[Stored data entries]
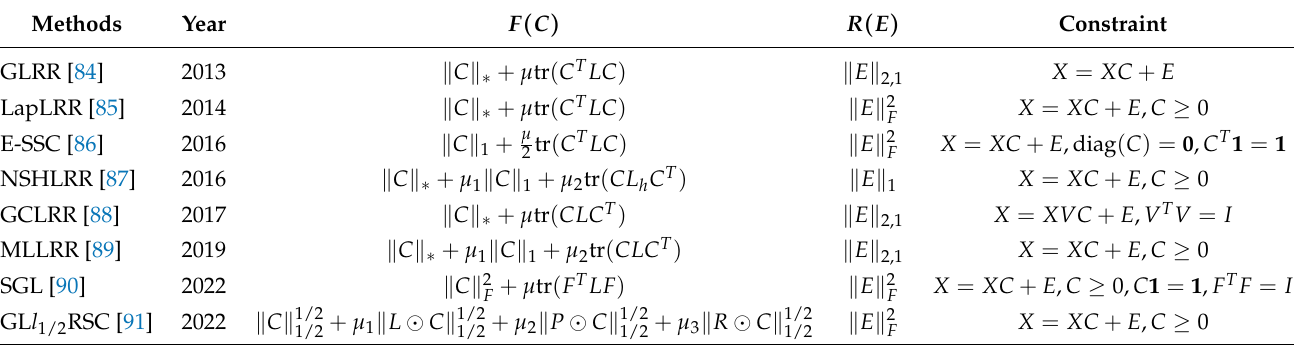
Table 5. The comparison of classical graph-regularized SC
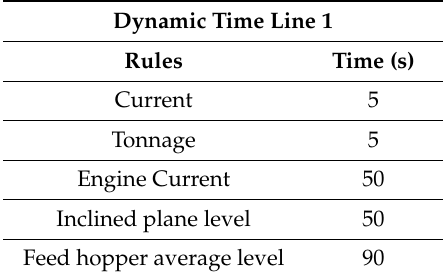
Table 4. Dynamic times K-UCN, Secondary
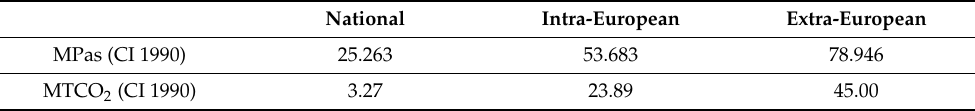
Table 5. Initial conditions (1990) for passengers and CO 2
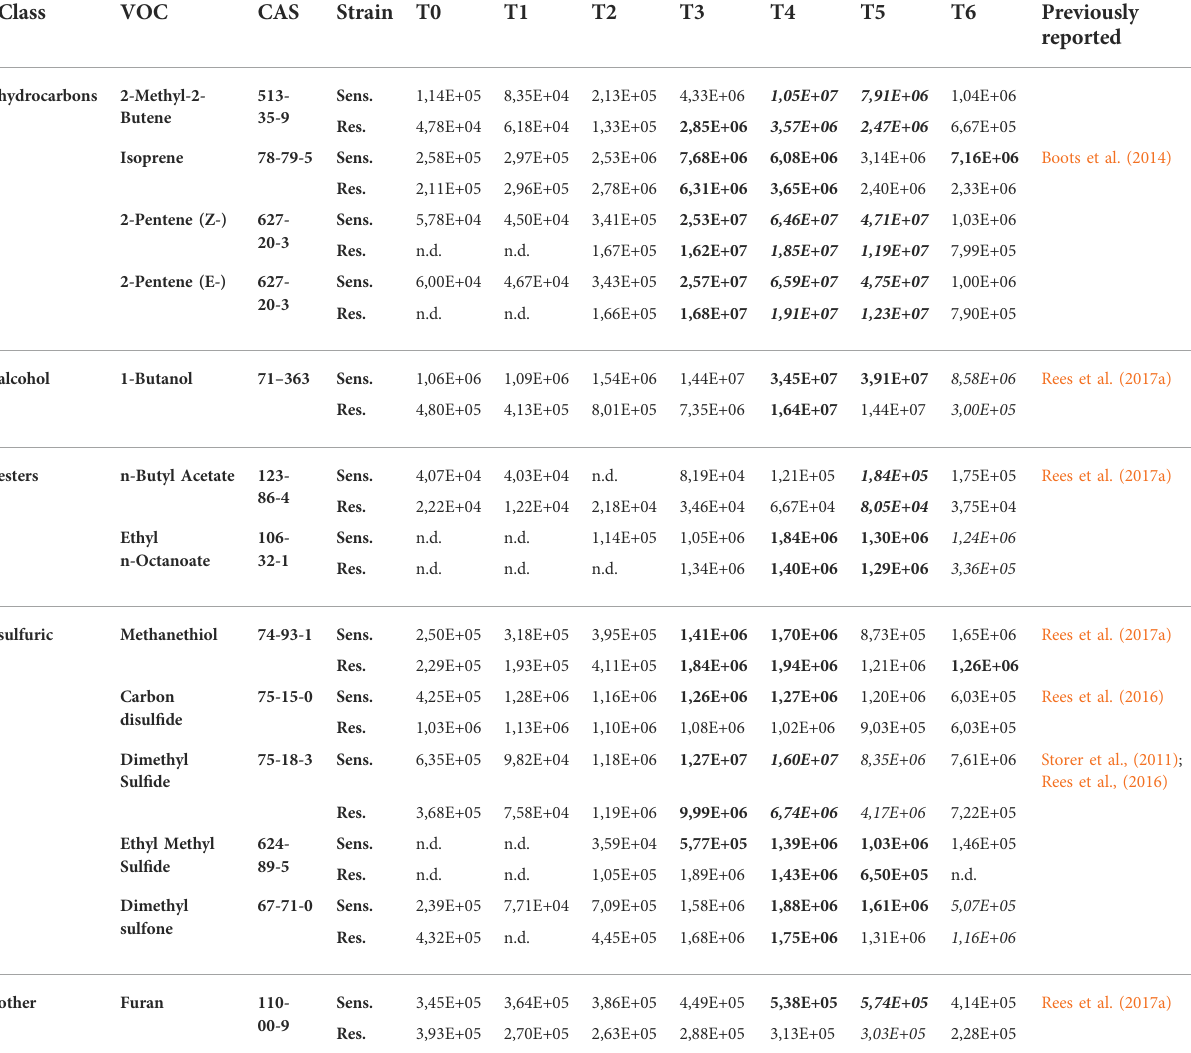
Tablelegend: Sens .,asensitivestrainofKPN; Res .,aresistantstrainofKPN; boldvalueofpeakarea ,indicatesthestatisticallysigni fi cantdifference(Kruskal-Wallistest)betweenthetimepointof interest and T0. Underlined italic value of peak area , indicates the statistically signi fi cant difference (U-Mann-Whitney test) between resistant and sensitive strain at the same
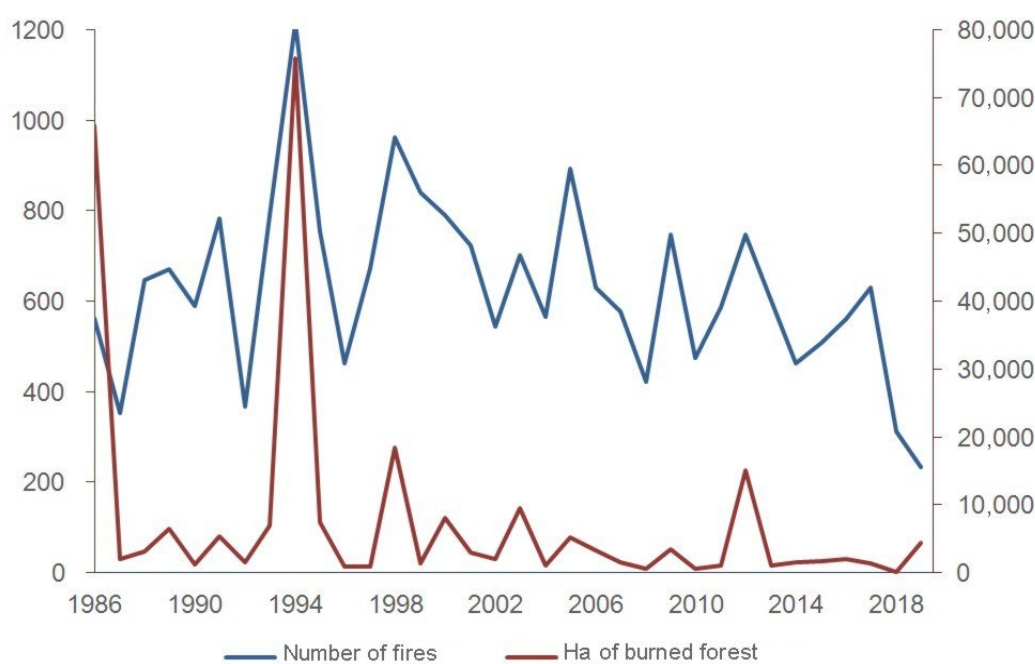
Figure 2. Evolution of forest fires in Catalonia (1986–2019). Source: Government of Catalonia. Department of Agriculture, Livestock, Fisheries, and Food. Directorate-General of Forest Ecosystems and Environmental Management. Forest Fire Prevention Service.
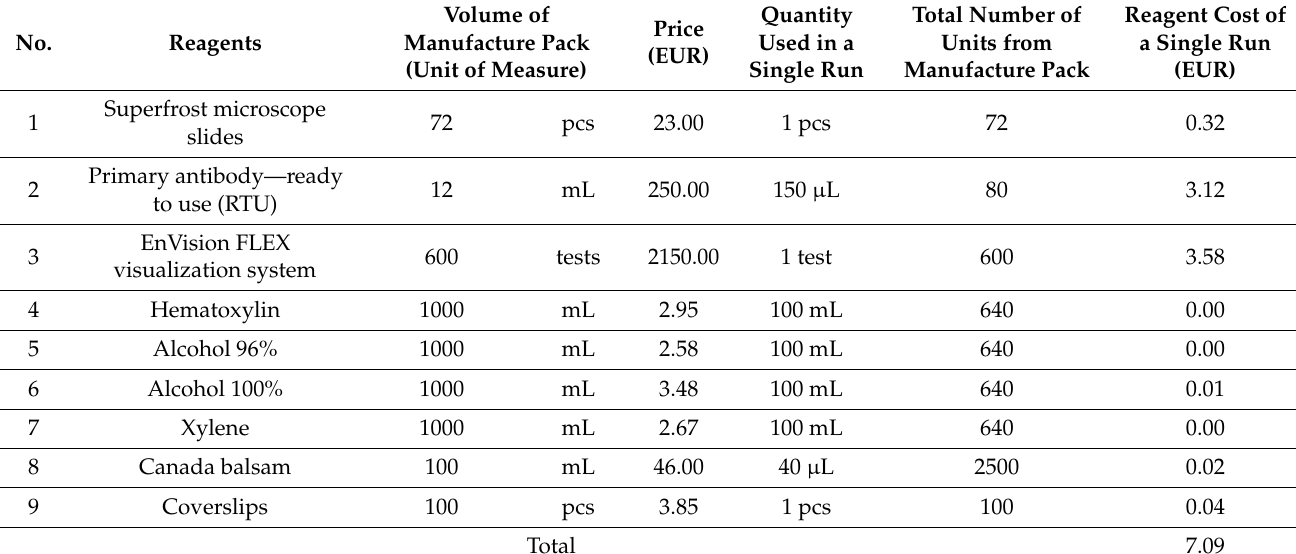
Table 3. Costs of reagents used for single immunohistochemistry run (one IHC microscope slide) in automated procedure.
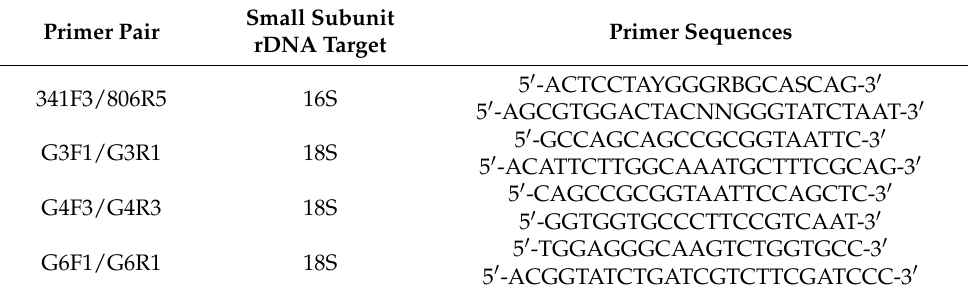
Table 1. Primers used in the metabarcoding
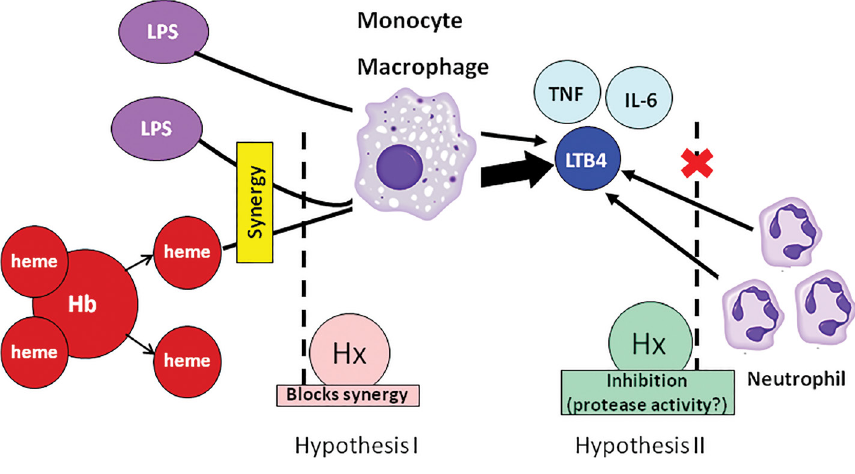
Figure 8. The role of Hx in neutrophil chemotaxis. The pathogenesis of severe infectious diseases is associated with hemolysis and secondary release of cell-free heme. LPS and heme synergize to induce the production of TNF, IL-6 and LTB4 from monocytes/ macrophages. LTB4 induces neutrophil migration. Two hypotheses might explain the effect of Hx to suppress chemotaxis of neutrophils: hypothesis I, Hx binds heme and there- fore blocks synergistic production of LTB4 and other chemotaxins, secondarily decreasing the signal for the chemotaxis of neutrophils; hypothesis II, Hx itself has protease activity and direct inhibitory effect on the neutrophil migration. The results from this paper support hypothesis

- TASK REQUIREMENTS
Show a copy of each line from the records above in which the string "used" occurs.

- SOLVED PROBLEM
Table 3. Costs of reagents used for single immunohistochemistry run (one IHC microscope slide) in automated procedure.
Table 1. Primers used in the metabarcoding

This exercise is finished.